* Supplied material:
+-------+
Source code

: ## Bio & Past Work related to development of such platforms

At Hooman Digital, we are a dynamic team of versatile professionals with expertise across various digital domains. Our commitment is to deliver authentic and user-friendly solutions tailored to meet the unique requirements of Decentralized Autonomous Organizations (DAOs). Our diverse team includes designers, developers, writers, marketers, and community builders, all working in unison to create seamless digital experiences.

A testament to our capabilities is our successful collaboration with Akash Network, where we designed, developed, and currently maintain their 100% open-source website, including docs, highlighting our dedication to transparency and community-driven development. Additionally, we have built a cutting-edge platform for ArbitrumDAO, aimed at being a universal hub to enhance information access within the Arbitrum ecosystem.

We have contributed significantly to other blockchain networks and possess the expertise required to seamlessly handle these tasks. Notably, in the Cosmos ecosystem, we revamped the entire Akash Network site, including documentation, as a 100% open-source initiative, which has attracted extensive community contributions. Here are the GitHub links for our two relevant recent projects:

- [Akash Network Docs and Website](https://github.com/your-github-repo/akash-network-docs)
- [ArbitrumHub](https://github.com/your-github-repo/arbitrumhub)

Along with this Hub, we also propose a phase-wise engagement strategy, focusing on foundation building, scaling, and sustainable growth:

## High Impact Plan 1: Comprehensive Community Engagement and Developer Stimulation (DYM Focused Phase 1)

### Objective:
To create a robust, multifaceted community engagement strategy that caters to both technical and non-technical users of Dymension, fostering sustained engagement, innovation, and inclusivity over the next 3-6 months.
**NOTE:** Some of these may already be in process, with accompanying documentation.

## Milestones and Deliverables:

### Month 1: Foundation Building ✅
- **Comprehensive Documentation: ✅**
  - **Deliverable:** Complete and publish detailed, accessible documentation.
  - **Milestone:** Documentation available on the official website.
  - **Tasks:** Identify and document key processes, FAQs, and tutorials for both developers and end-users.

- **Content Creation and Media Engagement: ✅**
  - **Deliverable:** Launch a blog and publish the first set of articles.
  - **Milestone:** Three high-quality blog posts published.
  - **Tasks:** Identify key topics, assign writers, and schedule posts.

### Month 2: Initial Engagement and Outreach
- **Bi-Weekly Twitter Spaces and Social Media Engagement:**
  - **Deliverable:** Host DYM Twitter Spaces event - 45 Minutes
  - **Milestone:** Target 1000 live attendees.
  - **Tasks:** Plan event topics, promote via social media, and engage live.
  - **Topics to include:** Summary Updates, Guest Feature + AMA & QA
+-------+
* Problem statement:
Read the entries and pick out all lines that include the word "blog".

* Result for this task:
  - **Deliverable:** Launch a blog and publish the first set of articles.
  - **Milestone:** Three high-quality blog posts published.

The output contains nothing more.